I often see parents who treat their children like adults have children who behave better and are more understanding and know how to take care of themselves and others because they feel they are already responsible and grown up to understand the differences. As with the parents who still baby talk their toddlers… well… still have babies in their hands that throw more tantrums or speak words that don’t make sense, don’t feed themselves, and learn potty training a lot later.

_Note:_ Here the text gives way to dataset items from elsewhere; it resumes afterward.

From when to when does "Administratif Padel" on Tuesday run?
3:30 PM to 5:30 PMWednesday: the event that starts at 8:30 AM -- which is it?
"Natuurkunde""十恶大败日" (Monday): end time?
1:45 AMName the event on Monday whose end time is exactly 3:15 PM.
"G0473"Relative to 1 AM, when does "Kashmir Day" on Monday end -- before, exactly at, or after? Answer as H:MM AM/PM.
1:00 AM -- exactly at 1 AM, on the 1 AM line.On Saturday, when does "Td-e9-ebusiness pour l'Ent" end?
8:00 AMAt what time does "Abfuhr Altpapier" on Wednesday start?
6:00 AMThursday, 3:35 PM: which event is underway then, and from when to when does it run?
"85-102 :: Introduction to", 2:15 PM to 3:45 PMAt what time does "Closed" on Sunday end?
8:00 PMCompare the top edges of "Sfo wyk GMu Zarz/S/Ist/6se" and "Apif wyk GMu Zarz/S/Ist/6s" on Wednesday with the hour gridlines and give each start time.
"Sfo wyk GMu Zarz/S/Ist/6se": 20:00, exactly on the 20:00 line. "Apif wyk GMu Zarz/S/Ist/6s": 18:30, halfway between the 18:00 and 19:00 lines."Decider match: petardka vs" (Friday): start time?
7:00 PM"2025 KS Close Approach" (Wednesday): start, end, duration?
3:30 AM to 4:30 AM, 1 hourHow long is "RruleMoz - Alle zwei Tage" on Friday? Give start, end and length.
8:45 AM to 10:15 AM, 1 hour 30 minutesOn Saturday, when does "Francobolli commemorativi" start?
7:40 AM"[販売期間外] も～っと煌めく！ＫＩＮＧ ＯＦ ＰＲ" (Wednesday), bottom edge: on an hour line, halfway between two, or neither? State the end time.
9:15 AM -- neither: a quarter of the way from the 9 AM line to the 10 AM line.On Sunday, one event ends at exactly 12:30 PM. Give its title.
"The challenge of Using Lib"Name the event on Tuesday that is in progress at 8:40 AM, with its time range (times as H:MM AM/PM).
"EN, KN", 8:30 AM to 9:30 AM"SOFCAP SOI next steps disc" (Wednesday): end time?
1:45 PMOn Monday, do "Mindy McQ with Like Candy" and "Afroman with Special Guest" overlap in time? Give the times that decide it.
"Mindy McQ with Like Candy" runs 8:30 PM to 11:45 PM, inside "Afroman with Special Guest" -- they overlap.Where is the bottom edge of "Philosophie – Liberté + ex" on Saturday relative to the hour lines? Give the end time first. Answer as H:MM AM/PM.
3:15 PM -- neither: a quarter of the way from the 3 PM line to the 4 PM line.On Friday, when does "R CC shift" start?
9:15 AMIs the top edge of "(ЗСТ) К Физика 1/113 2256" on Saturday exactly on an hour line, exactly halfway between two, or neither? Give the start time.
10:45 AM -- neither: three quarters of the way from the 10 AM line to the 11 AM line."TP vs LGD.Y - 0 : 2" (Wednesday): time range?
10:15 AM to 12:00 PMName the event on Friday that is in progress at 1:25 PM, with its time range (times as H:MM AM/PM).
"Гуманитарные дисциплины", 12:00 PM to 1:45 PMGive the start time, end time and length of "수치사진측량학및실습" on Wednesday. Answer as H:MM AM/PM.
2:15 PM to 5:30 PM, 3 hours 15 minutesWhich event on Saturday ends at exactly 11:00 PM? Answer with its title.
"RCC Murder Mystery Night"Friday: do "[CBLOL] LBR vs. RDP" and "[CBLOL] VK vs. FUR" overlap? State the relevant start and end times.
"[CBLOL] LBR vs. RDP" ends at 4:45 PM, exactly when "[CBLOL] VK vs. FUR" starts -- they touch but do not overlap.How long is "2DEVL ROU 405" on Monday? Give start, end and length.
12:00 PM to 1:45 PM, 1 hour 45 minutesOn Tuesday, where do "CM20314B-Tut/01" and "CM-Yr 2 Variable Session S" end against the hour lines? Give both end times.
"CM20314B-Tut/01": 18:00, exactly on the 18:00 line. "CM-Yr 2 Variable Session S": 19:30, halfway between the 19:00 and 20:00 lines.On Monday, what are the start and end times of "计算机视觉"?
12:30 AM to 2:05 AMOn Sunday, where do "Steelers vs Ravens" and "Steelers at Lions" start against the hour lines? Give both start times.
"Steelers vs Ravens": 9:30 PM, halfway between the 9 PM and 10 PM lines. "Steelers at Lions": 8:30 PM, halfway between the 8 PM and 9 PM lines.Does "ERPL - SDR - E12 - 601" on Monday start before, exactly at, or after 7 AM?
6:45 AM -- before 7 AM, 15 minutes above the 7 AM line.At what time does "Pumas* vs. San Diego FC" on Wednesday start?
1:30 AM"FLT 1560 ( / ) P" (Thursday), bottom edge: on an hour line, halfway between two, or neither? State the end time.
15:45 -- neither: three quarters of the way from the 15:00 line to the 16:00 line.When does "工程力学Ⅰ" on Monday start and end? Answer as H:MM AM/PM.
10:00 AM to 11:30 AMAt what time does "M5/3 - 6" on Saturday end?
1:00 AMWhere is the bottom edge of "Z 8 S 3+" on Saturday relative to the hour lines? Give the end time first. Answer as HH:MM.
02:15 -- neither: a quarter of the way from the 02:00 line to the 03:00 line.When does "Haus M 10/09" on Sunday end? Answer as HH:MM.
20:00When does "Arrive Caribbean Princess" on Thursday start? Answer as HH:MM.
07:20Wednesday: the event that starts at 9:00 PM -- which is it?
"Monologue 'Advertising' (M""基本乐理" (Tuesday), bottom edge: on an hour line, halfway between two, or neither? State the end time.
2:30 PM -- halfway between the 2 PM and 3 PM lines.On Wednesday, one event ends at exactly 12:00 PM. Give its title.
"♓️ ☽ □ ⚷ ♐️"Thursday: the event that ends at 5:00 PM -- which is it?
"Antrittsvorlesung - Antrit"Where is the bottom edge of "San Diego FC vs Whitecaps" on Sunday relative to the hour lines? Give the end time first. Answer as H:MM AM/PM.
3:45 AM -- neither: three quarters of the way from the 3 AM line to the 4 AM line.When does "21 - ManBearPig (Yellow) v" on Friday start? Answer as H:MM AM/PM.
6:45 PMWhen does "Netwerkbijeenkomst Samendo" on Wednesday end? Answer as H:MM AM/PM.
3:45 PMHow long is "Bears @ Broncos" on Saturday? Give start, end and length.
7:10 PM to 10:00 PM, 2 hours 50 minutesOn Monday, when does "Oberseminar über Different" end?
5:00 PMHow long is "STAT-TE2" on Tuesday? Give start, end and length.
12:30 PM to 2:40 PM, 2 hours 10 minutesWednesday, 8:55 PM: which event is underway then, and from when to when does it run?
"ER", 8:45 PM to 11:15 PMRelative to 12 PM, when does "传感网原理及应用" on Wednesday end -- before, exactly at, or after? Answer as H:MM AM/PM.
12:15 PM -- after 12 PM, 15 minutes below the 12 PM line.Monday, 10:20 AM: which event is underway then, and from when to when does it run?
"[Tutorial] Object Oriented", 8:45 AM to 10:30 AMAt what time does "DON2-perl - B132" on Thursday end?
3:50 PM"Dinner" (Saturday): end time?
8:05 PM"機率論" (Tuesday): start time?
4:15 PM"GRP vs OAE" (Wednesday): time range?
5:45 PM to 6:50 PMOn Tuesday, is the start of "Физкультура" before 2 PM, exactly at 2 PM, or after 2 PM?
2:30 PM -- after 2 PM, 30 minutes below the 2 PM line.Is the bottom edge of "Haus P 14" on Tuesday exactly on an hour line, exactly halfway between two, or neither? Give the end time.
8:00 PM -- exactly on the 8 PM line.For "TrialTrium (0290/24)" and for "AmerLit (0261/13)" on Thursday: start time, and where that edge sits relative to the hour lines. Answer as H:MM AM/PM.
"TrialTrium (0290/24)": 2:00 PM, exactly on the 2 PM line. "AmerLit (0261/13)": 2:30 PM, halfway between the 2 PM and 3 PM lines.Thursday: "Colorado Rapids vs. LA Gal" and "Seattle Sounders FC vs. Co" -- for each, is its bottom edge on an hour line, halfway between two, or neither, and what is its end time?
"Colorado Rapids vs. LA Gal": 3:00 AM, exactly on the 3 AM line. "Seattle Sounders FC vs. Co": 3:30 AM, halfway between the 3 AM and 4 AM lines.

The author did give a recommendation. They found that if you say “I want to ask you something but will you PROMISE to tell the truth?” then that cuts down the lies by 25%. Pretty amazing right? They also tried telling the story of George Washington with cutting down the cherry tree and after the story, it cut down lying in boys by 75% and girls by 50%!!! So it’s incredibly important to educate your children about not lying. However, when they heard the boy who cried wolf story, kids ended up lying more. Why? Because they already anticipated for the boy to be punished when lying. It wasn’t news to them.
This tells me that if you threaten a child to not lie, it probably won’t work because they already anticipated what will happen and probably came to peace with it already. However, if you show them how happy you would be by telling the truth, most of them want to achieve that higher goal of making you happy so the book suggests that you tell your kids how happy you’d be if they told you the truth.
Although my baby is still in utero, I find this all very fascinating.